▶ [Extrait du document]
Madame la présidente du consortium Couperin,
Messieurs les vice-présidents,
 
Nous vous contactons au sujet de l'accord de principe entre Couperin et Elsevier, qui a été récemment dévoilé par The Sound of Science. Nous représentons l'association CAPSH, qui milite en faveur de l'accès ouvert et développe la plateforme Dissemin. Nous nous adressons à vous pour vous faire part de notre forte déception vis-à-vis de ce projet d'accord, dont les termes desservent la cause du libre accès aux publications scientifiques, et pour vous inciter vivement à ne pas le concrétiser.

▶ [Travail demandé]
- 1) Expliquez, d'après l'extrait du document, pourquoi l'association CAPSH invite à ne pas concrétiser l'accord de principe entre Couperin et Elsevier.
- 2) Selon l'extrait du document, qui a récemment dévoilé l'accord de principe entre Couperin et Elsevier ?

▶ [Données fournies]
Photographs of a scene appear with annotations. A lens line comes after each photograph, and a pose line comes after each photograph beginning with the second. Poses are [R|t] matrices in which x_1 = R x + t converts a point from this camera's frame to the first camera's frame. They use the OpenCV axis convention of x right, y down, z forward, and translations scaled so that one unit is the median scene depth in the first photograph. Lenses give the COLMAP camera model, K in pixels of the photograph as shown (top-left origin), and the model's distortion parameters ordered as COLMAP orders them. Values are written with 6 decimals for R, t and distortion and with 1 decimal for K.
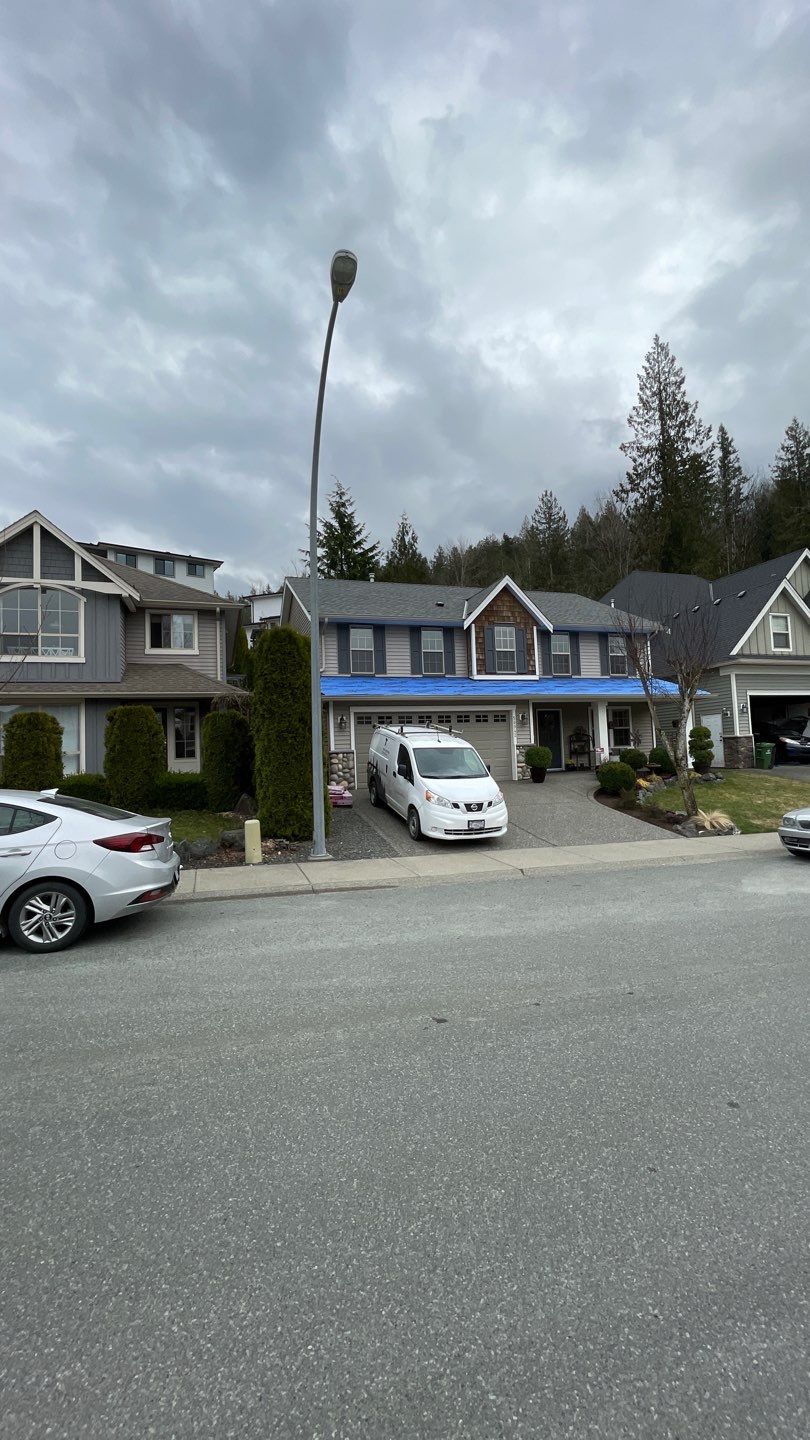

▶ [Résultats des tâches]
- 1) Selon l'association, les termes de ce projet d'accord desservent la cause du libre accès aux publications scientifiques. C'est ce qui motive sa forte déception et son appel à ne pas le concrétiser.

- 2) The Sound of Science.